Two months ago, the region’s Integrated Homicide Investigation Team (IHIT) announced that a suspect, Ibrahim Ali, 28, had been arrested and charged with first-degree murder. Ali, a permanent resident of Canada, had arrived in the country in March 2017 as a privately sponsored refugee from Syria.
Police would not say how they homed in on Ali. During their 14-month investigation, they canvassed more than 1,300 residents, conducted 600 interviews and identified and eliminated 2,000 “persons of interest.” The killing was said to have been a random act.
This week, the Burnaby Now newspaper reported that prior to Ali’s arrest, police had approached numerous Middle Eastern men across the region — including those who escaped “persecution in totalitarian regimes” — asking them if they would voluntarily provide samples of their DNA.
One of those men, Ayub Faek, fled Iraq as a refugee and came to Canada in the early 2000s. He said homicide investigators called him out of the blue and asked if they could come talk to him.
“When they came, I asked them, ‘Why me?’ and they say, ‘Not only you; many people,’” Faek told the newspaper. “I said, ‘Do you have clue like about why, for example, me?’ Maybe they have clue. They didn’t tell me. They didn’t tell me anything.”
Faek said he was asked about his work and visits to the park and was shown Shen’s picture. He agreed to provide a sample of his blood from his finger. “You don’t want to do that … but you have to say yes,” he said.
The Burnaby Now also spoke with Ariyan Fadhil, another Burnaby resident who fled Iraq in the early 2000s. He said he was questioned in a van during his lunch break and agreed to give a DNA sample.
“I knew that, if they want, they’re going to get an order from court or something, I don’t know, to take it from me, so that’s why I gave it,” he said.
Both men told the paper they were skeptical about the assurances they got that their DNA samples would be destroyed after the investigation was complete.
Cpl. Frank Jang, a spokesman for IHIT, said in an email Wednesday that it would be improper to comment while the case is before the courts.
“What I can tell you is that IHIT strictly adheres to Canadian law and RCMP policy with respect to the handling of DNA exhibits.”
The RCMP’s website states that DNA profiles must be removed from a database in a “timely manner” if the donor asks for its removal or if it is no longer useful in the investigation for which it was obtained.
But Vonn said police agencies should take the extra step of providing written verification to people that samples have been destroyed.
“You should be able to take that to the bank,” she said.

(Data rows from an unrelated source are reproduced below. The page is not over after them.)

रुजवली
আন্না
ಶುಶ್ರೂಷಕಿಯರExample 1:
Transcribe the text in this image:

As for the act of collecting DNA samples in the first place, Vonn said while it is described as voluntary, there’s still an inevitable “element of coercion” involved because if you don’t agree to give a sample, that could make you a target of suspicion.
“No doubt police are very alive to how delicate a balance this is,” she said. “In other cases, we’ve heard in media reports people say the officer made it clear, ‘You don’t do this. We’ll put you under a microscope.’ ”

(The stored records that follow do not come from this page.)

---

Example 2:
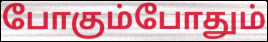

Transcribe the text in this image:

போகும்போதும்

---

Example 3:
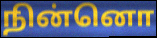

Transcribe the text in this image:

நின்னொ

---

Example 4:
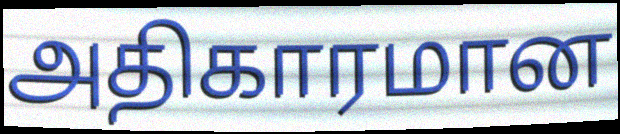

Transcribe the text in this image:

அதிகாரமான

The use of DNA sweeps has come under scrutiny in the past. In 2016, in response to a complaint, Ontario’s Office of the Independent Police Review Director examined the use of the technique by Ontario Provincial Police detectives investigating a sexual assault in Bayham, a rural municipality in southwestern Ontario.
While police succeeded in finding the culprit — a migrant worker from Trinidad — the review found that the DNA canvass carried out by police had been “overly broad.”
DNA was obtained from virtually “every local migrant worker of colour,” regardless of physical characteristics, the review found.
The scope of the DNA sweep “could reasonably be expected to have an impact on the migrant workers’ sense of vulnerability, lack of security and fairness. It could also send the wrong message to others in the local community about how migrant workers, as a group, should be regarded,” the review found.
And while DNA samples of those individuals cleared in the investigation were destroyed, the OPP “took no steps” to notify migrant workers this had taken place.